# Moto E OTG



## adityak469 (Sep 26, 2014)

Opening a new thread because no one seems to replying on the Moto E thread  

So Sandisk Ultra Dual USB Drive 32 GB Pendrive - Sandisk : Flipkart.com was delivered today and well as I expected, it wasn't being detected on my Moto E. But I checked it on Galaxy S Advance, it wasn't being detected too. It works fine on a PC though. Is anything wrong with the drive?

*Is there any way to run OTG on Moto E?* ES File Explorer and Nexus File Transfer doesn't work. Any other software that I can try?


----------



## nikhilsharma007nikx (Sep 26, 2014)

Moto E doesn't has OTG support, Dont know about S Adv.


----------



## adityak469 (Sep 26, 2014)

any workaround for the OTG thing?


----------



## ankush28 (Sep 26, 2014)

Try the File Commander and its OTG plugin... -- *play.google.com/store/apps/details?id=com.mobisystems.fileman&hl=en


----------



## kkn13 (Sep 26, 2014)

i dont think the hardware supports it


----------



## SaiyanGoku (Sep 26, 2014)

kkn13 said:


> i dont think the hardware supports it



exactly. Moto E's micro usb port can't supply enough power for OTG to work (and maybe not supported in kernel too  )


----------



## kkn13 (Sep 26, 2014)

SaiyanGoku said:


> exactly. Moto E's micro usb port can't supply enough power for OTG to work (and maybe not supported in kernel too  )



yeah the main issue being a particular pin is required in the micro usb slot for otg but its missing in the moto e
i may be wrong but i remember reading about it somewhere


----------



## adityak469 (Sep 26, 2014)

*puu.sh/bOIEy/9fe36ed99b.png 


see this. there was one more app which said that my device supports OTG :O


----------



## ankush28 (Sep 27, 2014)

kkn13 said:


> i dont think the hardware supports it



Dude HP's mechanical keyboard works with it! So it does have capability to supply power. Its probably disabled in kernel. 
I'll try otg tommorow on my mom's Moto E will let you know if I can do anything.

- - - Updated - - -



kkn13 said:


> yeah the main issue being a particular pin is required in the micro usb slot for otg but its missing in the moto e
> i may be wrong but i remember reading about it somewhere


Its not possible (correct me if I am wrong) The same pin is used for transferring data to PC using MTP.


----------



## kkn13 (Sep 27, 2014)

ankush28 said:


> Its not possible (correct me if I am wrong) The same pin is used for transferring data to PC using MTP.

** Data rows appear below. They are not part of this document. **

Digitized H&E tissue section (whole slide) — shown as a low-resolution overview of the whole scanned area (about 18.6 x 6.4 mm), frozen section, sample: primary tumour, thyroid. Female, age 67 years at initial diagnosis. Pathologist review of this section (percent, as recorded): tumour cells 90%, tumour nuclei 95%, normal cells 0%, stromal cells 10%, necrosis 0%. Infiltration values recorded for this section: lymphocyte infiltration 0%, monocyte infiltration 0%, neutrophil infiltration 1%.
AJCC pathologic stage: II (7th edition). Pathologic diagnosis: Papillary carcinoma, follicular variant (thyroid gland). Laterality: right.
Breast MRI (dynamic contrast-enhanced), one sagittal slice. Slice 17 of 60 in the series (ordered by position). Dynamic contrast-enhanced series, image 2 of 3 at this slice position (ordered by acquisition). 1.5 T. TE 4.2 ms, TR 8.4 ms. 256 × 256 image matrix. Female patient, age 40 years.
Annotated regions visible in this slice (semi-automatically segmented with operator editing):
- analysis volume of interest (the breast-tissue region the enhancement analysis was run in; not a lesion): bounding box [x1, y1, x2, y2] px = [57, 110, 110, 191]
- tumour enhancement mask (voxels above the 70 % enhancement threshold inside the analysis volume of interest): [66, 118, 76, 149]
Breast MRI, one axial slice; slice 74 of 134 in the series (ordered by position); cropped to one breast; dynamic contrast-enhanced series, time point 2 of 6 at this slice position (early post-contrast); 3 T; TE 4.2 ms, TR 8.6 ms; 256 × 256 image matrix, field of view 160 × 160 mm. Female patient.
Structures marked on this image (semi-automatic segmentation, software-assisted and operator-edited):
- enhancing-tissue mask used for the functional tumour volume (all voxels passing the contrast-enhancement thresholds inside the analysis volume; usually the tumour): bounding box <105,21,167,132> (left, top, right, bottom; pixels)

i know its not the same pin- otg separate and mtp separate 
dunno for sure if moto e has the otg pin or no


----------



## adityak469 (Sep 27, 2014)

ankush28 said:


> Dude HP's mechanical keyboard works with it! So it does have capability to supply power. Its probably disabled in kernel.
> I'll try otg tommorow on my mom's Moto E will let you know if I can do anything.
> 
> - - - Updated - - -
> ...



waiting for you to reply


----------



## desai_amogh (Oct 9, 2014)

Me too waiting.. Any update?


----------